-------- THE DATA --------
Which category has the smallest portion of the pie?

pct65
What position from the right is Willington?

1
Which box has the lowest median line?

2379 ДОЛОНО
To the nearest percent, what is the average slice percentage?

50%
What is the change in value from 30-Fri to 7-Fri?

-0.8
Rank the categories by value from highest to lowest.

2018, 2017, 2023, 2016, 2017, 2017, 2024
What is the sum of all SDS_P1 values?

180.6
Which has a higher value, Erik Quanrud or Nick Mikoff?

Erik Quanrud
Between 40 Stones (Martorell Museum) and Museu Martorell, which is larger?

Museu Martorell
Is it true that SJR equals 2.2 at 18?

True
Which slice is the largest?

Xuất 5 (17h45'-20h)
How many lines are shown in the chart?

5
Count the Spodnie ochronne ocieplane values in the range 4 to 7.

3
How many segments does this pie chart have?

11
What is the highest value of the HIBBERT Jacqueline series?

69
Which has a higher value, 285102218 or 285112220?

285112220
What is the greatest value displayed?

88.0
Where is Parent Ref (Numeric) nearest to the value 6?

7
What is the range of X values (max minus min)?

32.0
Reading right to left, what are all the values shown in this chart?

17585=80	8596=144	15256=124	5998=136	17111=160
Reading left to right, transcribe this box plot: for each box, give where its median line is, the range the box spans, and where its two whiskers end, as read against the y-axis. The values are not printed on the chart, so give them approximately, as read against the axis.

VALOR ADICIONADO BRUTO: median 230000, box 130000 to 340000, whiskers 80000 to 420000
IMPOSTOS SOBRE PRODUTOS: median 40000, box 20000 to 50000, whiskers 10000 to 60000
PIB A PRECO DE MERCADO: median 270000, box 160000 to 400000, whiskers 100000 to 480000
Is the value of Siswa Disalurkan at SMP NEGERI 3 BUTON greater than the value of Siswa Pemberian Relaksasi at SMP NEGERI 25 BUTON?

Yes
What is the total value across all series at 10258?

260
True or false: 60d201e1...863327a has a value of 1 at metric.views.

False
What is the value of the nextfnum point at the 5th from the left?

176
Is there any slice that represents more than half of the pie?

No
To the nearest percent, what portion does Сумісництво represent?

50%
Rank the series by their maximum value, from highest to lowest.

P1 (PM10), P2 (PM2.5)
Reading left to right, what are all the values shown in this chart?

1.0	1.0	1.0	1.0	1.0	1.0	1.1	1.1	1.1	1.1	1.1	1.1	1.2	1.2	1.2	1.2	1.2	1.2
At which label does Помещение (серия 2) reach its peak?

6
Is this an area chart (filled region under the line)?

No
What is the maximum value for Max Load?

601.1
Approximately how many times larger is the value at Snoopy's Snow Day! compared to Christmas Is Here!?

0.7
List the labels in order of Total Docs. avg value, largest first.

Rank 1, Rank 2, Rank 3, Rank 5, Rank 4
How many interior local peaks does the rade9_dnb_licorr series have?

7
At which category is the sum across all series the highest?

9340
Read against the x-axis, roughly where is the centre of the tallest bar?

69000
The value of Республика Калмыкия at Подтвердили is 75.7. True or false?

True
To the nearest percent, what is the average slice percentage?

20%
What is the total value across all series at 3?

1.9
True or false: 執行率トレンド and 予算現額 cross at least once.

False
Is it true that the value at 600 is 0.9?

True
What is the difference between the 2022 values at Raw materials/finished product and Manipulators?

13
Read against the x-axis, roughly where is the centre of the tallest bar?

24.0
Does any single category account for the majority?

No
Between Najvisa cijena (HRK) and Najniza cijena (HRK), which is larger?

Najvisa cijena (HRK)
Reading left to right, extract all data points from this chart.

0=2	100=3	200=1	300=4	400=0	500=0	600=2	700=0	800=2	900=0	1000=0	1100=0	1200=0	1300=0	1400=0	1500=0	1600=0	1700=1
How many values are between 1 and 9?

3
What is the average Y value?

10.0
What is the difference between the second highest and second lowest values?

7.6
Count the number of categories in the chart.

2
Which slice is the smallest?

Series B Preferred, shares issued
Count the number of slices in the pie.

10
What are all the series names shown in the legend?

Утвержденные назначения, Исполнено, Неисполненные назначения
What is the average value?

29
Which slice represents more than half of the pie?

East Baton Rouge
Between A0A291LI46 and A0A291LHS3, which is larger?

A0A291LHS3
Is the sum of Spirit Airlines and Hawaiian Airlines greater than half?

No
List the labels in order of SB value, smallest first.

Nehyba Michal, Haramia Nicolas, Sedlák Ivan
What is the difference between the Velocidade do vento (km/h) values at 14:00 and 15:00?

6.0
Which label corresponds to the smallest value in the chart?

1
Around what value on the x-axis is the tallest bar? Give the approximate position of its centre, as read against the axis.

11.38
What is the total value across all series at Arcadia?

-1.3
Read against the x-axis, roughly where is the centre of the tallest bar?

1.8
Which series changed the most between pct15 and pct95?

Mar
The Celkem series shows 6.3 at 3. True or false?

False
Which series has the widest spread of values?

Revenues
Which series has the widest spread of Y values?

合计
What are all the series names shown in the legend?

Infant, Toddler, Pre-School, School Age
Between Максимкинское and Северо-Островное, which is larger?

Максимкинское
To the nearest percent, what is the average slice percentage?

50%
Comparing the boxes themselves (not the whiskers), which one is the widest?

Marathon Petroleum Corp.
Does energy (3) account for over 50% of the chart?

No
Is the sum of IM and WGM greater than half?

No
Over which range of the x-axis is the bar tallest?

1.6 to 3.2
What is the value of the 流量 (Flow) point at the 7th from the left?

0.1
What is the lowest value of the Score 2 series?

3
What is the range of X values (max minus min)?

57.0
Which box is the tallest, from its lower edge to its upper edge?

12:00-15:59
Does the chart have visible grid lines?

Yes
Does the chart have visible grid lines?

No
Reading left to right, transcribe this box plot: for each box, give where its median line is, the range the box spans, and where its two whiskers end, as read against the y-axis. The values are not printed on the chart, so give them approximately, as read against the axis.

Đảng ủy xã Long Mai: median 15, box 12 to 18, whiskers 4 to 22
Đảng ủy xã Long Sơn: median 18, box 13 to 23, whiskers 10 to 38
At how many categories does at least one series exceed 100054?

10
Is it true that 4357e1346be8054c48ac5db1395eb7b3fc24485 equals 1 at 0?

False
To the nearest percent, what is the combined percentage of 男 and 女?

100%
--------
=== EXERCISE REQUIREMENTS ===
Identify and copy each line of the items above that contains the string "Quanrud", treating uppercase and lowercase letters as distinct.

=== SOLVED EXERCISE ===
Which has a higher value, Erik Quanrud or Nick Mikoff?
Erik Quanrud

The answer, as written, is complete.